Wise words. Not sure you'd have the time or the space for that in an aerial combat situation though. Probably best just to shit yourself and tidy up later.

More poo-related stories can be found over at Andy's place.

Tuesday, May 13, 2008

waiting for Garfield

More internet genius for you: take Jim Davis' original Garfield strips, remove (via some sort of Photoshop wizardry, presumably) any trace of Garfield himself from them, and what you're left with is a series of brief vignettes of almost Beckettian emptiness and despair. Have a look at garfield minus garfield for some examples; here's a couple.

Friday, March 07, 2008

David Icke: still nuts

Properly nuts too. In other news: large ursine quadruped defecates in forested area. But only because the Illuminati told it to.

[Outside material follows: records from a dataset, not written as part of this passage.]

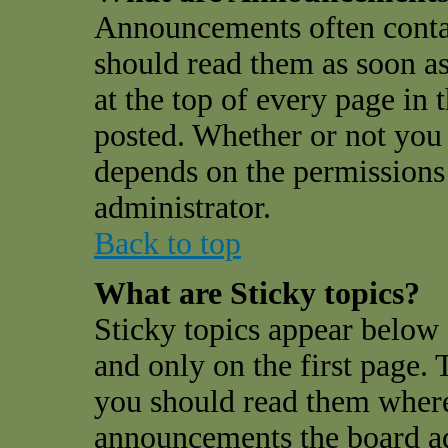
Announcements often conta
should read them as soon a
at the top of every page in
posted. Whether or not you
depends on the permissions 
administrator.
Back to top
What are Sticky topics?
Sticky topics appear belo
and only on the first page. 
you should read them where
announcements the board a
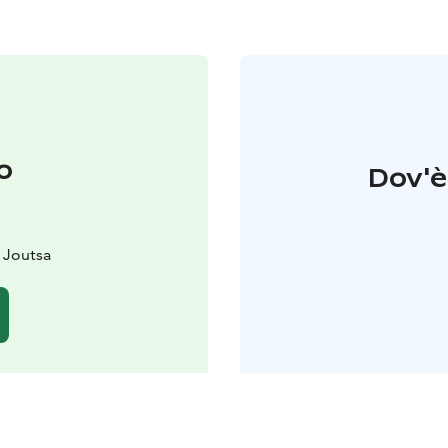
o
Dov'è 
 Joutsa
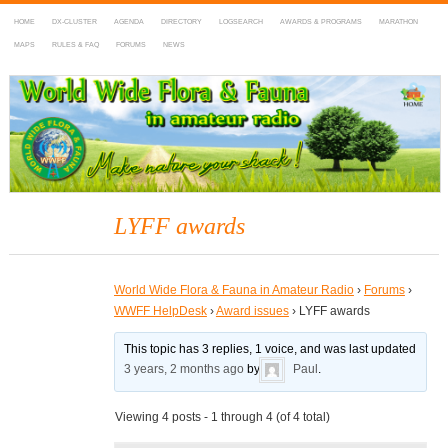
HOME
DX-CLUSTER
AGENDA
DIRECTORY
LOGSEARCH
AWARDS & PROGRAMS
MARATHON
MAPS
RULES & FAQ
FORUMS
NEWS
WWFF
~ World Wide Flora & Fauna in Amateur Radio
LYFF awards
World Wide Flora & Fauna in Amateur Radio
›
Forums
›
WWFF HelpDesk
›
Award issues
›
LYFF awards
This topic has 3 replies, 1 voice, and was last updated
3 years, 2 months ago
by
Paul
.
Viewing 4 posts - 1 through 4 (of 4 total)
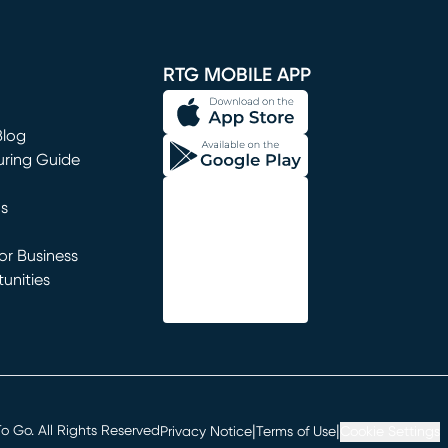
window)
RTG MOBILE APP
Blog
uring Guide
ns
r Business
unities
window)
|
|
 Go. All Rights Reserved
Privacy Notice
Terms of Use
Cookie Settings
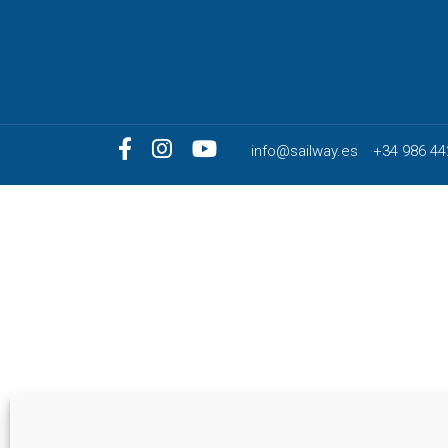
info@sailway.es
+34 986 44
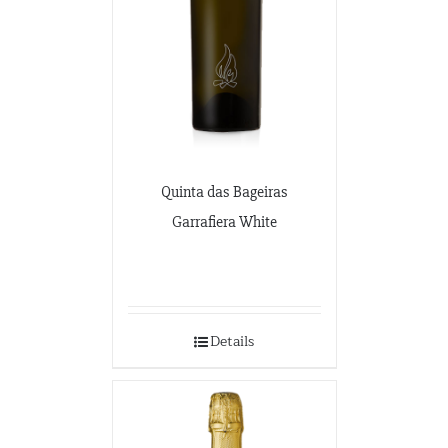
Quinta das Bageiras
Garrafiera White
Details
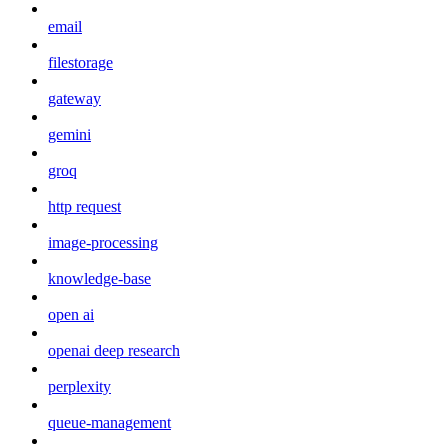
email
filestorage
gateway
gemini
groq
http request
image-processing
knowledge-base
open ai
openai deep research
perplexity
queue-management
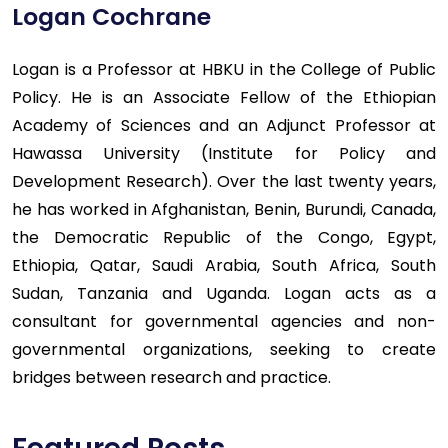
Logan Cochrane
Logan is a Professor at HBKU in the College of Public
Policy. He is an Associate Fellow of the Ethiopian
Academy of Sciences and an Adjunct Professor at
Hawassa University (Institute for Policy and
Development Research). Over the last twenty years,
he has worked in Afghanistan, Benin, Burundi, Canada,
the Democratic Republic of the Congo, Egypt,
Ethiopia, Qatar, Saudi Arabia, South Africa, South
Sudan, Tanzania and Uganda. Logan acts as a
consultant for governmental agencies and non-
governmental organizations, seeking to create
bridges between research and practice.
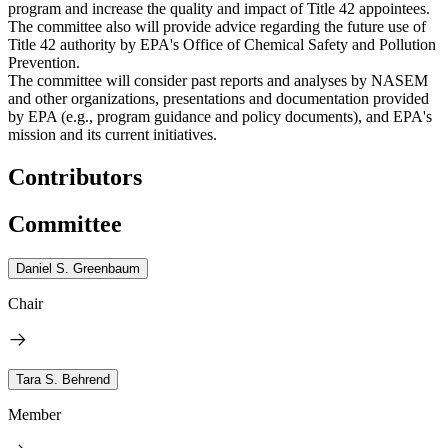
program and increase the quality and impact of Title 42 appointees.
The committee also will provide advice regarding the future use of
Title 42 authority by EPA's Office of Chemical Safety and Pollution
Prevention.
The committee will consider past reports and analyses by NASEM
and other organizations, presentations and documentation provided
by EPA (e.g., program guidance and policy documents), and EPA's
mission and its current initiatives.
Contributors
Committee
Daniel S. Greenbaum
Chair
Tara S. Behrend
Member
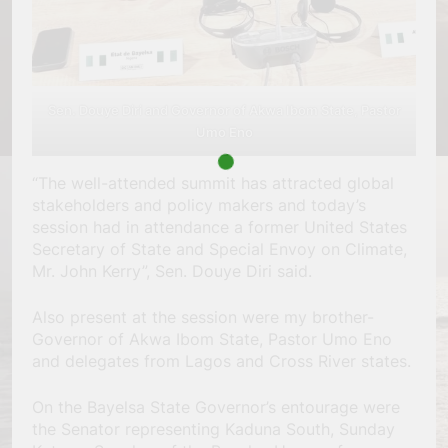
Sen. Douye Diri and Governor of Akwa Ibom State, Pastor
Umo Eno
“The well-attended summit has attracted global
stakeholders and policy makers and today’s
session had in attendance a former United States
Secretary of State and Special Envoy on Climate,
Mr. John Kerry”, Sen. Douye Diri said.
Also present at the session were my brother-
Governor of Akwa Ibom State, Pastor Umo Eno
and delegates from Lagos and Cross River states.
On the Bayelsa State Governor’s entourage were
the Senator representing Kaduna South, Sunday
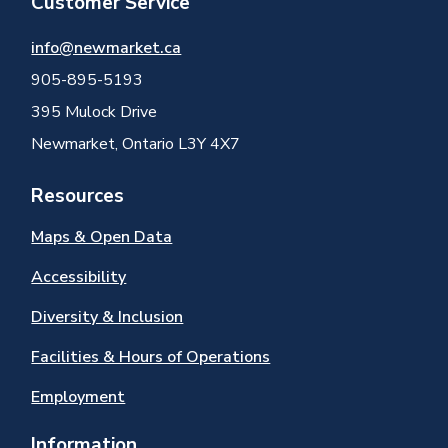
Customer Service
info@newmarket.ca
905-895-5193
395 Mulock Drive
Newmarket, Ontario L3Y 4X7
Resources
Maps & Open Data
Accessibility
Diversity & Inclusion
Facilities & Hours of Operations
Employment
Information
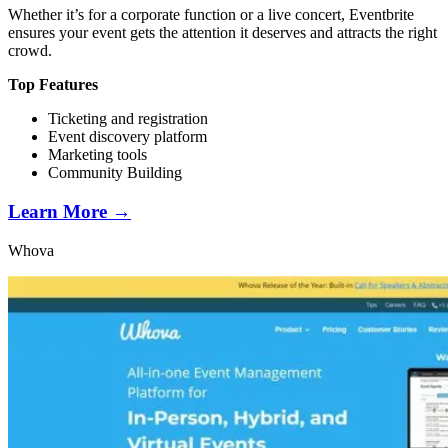
Whether it’s for a corporate function or a live concert, Eventbrite
ensures your event gets the attention it deserves and attracts the right
crowd.
Top Features
Ticketing and registration
Event discovery platform
Marketing tools
Community Building
Learn More →
Whova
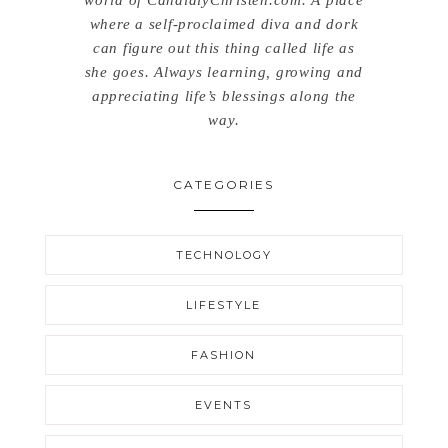
where a self-proclaimed diva and dork
can figure out this thing called life as
she goes. Always learning, growing and
appreciating life’s blessings along the
way.
CATEGORIES
TECHNOLOGY
LIFESTYLE
FASHION
EVENTS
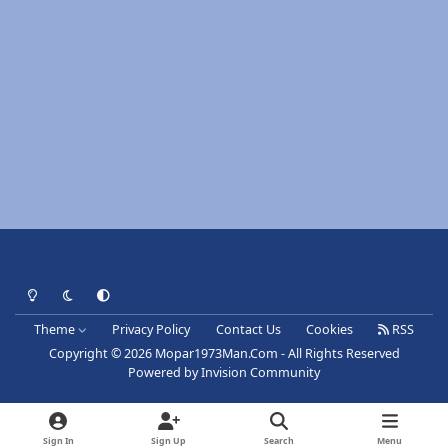
Light Mode
Dark Mode
System Preference
Theme
Privacy Policy
Contact Us
Cookies
RSS
Copyright © 2026 Mopar1973Man.Com - All Rights Reserved
Powered by
Invision Community
Sign In
Sign Up
Search
Menu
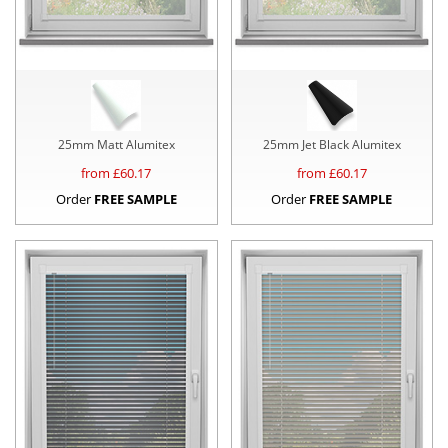
25mm Matt Alumitex
25mm Jet Black Alumitex
from £
60.17
from £
60.17
Order
FREE SAMPLE
Order
FREE SAMPLE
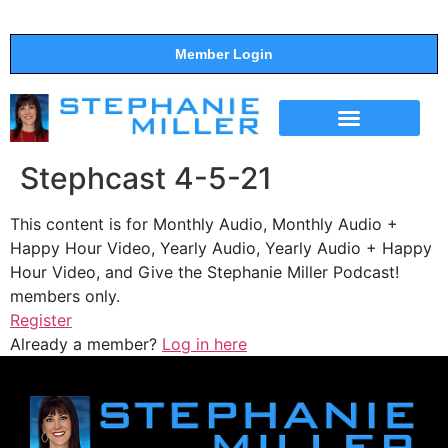
Member Login
THE SHOW
SUPPORT THE SHOW
Stephcast 4-5-21
This content is for Monthly Audio, Monthly Audio +
Happy Hour Video, Yearly Audio, Yearly Audio + Happy
Hour Video, and Give the Stephanie Miller Podcast!
members only.
Register
Already a member?
Log in here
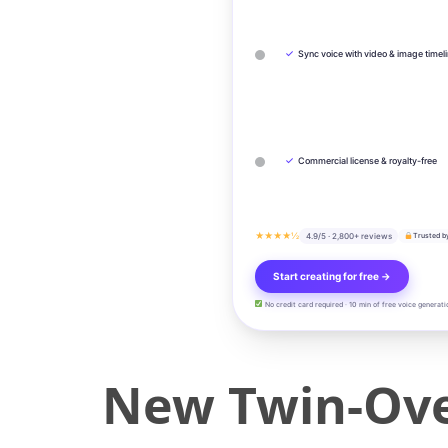
✓
Sync voice with video & image timel
✓
Commercial license & royalty-free
★★★★½
4.9/5 · 2,800+ reviews
Trusted b
Start creating for free →
No credit card required · 10 min of free voice generati
New Twin-Ove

Wednesday, February 27, 2008

much funnel be had here......geddit?

I'm glad it's not just me who finds glory hole spillways and associated reservoir architecture fascinating - there's some more pictures (plus a reciprocal link back to my original post, which is nice) here. If, like mine, your Spanish is a bit ropey, try Google's auto-translated version.
Interestingly, one of the featured reservoirs is at Pontesei in Italy, and features a spillway that towers high and dry over the water level in the lake. This is because there was a landslide after it was built which necessitated lowering the water level well below the top of the dam - understandable paranoia since this reservoir is just round the corner from the notorious Vajont dam, and the authorities were understandably keen to avoid a repeat of that incident.